Oestrogen production

Before the menopause oestrogen is made in the ovaries and during menopause this stops happening. What I didn’t realise until I developed breast cancer is that the body continues to make oestrogen even after the menopause. A hormone called androgen is converted by the body to oestrogen by aromatase. This in turn is produced within fatty tissues and I have plenty of those.
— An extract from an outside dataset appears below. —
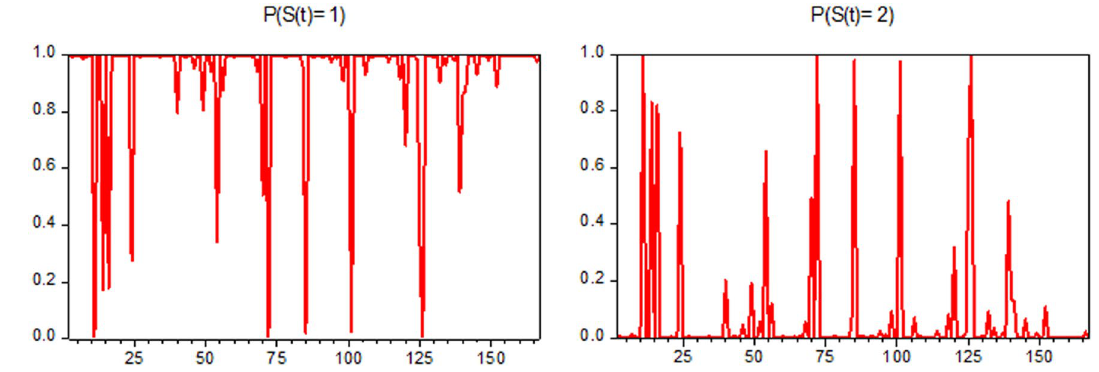
Fig. 8 The transition probabilities and the expected duration for the daily rainfall based on predicted the OK method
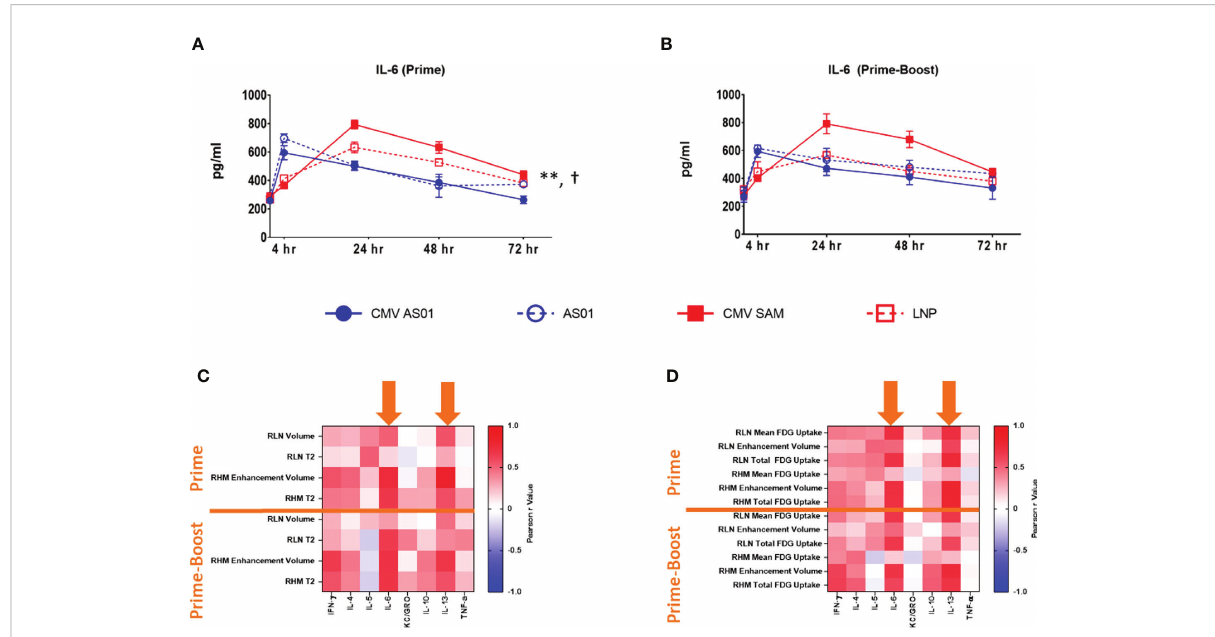
FIGURE 5 Cytokine correlation with MRI and PET imaging endpoints. Plasma IL-6 temporal response following Prime (A) and Prime-Boost (B) vaccine injection. Heat map of Pearson correlations between plasma cytokine/chemokines and MRI (C) and 18 FDG PET (D) endpoints in right hindlimb muscles (RHM) and right lymph node (RLN) following Prime and Prime-Boost vaccine injection. Orange arrows indicate strong correlations between IL-6 and IL-13 with MRI and 18 FDG PET endpoints. Data are presented as mean ± SEM. **P<0.01 CMV SAM AUC vs CMV AS01 AUC; † P<0.01 CMV SAM maximum vs CMV AS01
Oestrogen Receptors and breast cancer

Breast cancers often have receptors (proteins) for oestrogen that stimulate the cancer to grow. The oestrogen attaches itself to the receptors to make this happen. These are known as ER positive. About 70% of breast cancers are ER positive. This was what happened in my case. So, shutting down the oestrogen production is one way of ensuring that the cancer doesn’t return.

Taking Letrozole

Letrozole is usually given to women who are postmenopausal as in my case and to begin with I noticed no difference to before I was taking them. Common side effects can be: hot flushes, bone thinning (osteoporosis), tiredness, weight loss or weight gain (yes really) and aches and pains.
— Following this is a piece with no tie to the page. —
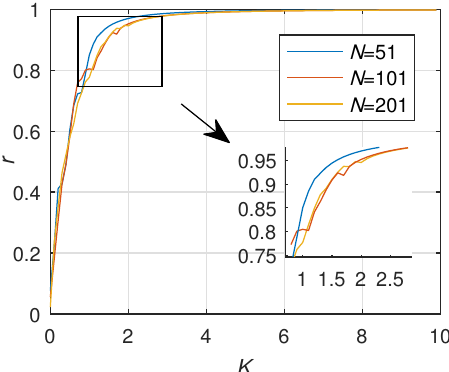
Figure 16. The stability of the weighted undirected network when N is 51,101,201( β =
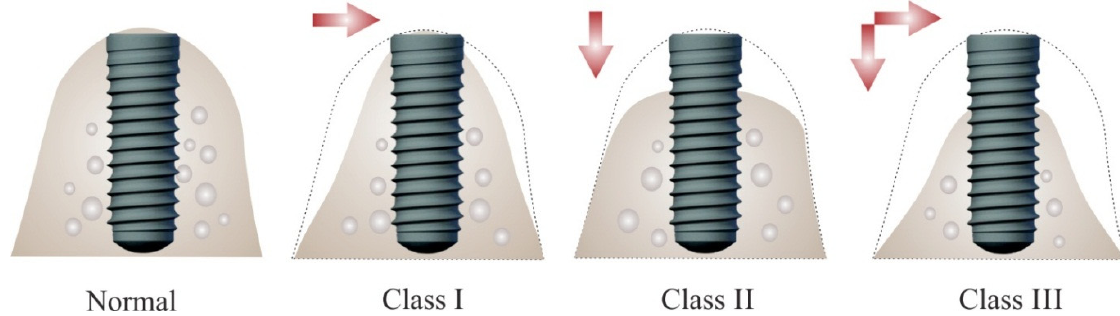
Figure 1. Bone volume insufficiency for implant placement. In Siebert class I ridge defects there is horizontal bone loss with adequate height, which leads to insufficient bone volume for successful placement of regular diameter implants. In class II there is vertical bone loss with adequate width, which leads to insufficient bone volume for proper positioning of regular length implants in correct prosthetic corono-apical position. In class III there is vertical and horizontal bone loss that prevents placement of successful implants in all spatial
I’m fairly sure that one of the reasons I struggle to lose weight is because of Letrozole which I’ve been taking for a year now. Hence trying different approaches to my food intake etc. I’m less worried about osteoporosis because my bone density (which has been tested) is normal and being a little overweight is an advantage here. The hot flushes are a bit of a pain. To have gone through the menopause once is fine, but this feels like I’ve been going through it again. But it feels a small price to pay. The biggest problem though is the aches and pains.

Hobbling through life

The pains tend to be in my lower limbs, especially after sitting for a while. But sometimes I also get clicking and swollen fingers, an aching wrist or general pain somewhere. The good thing is that this moves around and isn’t bad enough (usually) to warrant taking a pain killer. But invariably when I get up in the morning or stand after a long rest I feel about 100 years old.

The best way to tackle this problem is to exercise regularly. Not to sit still for long periods of time and to be generally active. This is one of the reasons I took up regular swimming.

Some people give up taking these tablets and may be prescribed something else. For me, Letrozole is a bit of a thorn in my side. But it doesn’t feel worth giving up. After all, the cancer was most definitely worse than this treatment.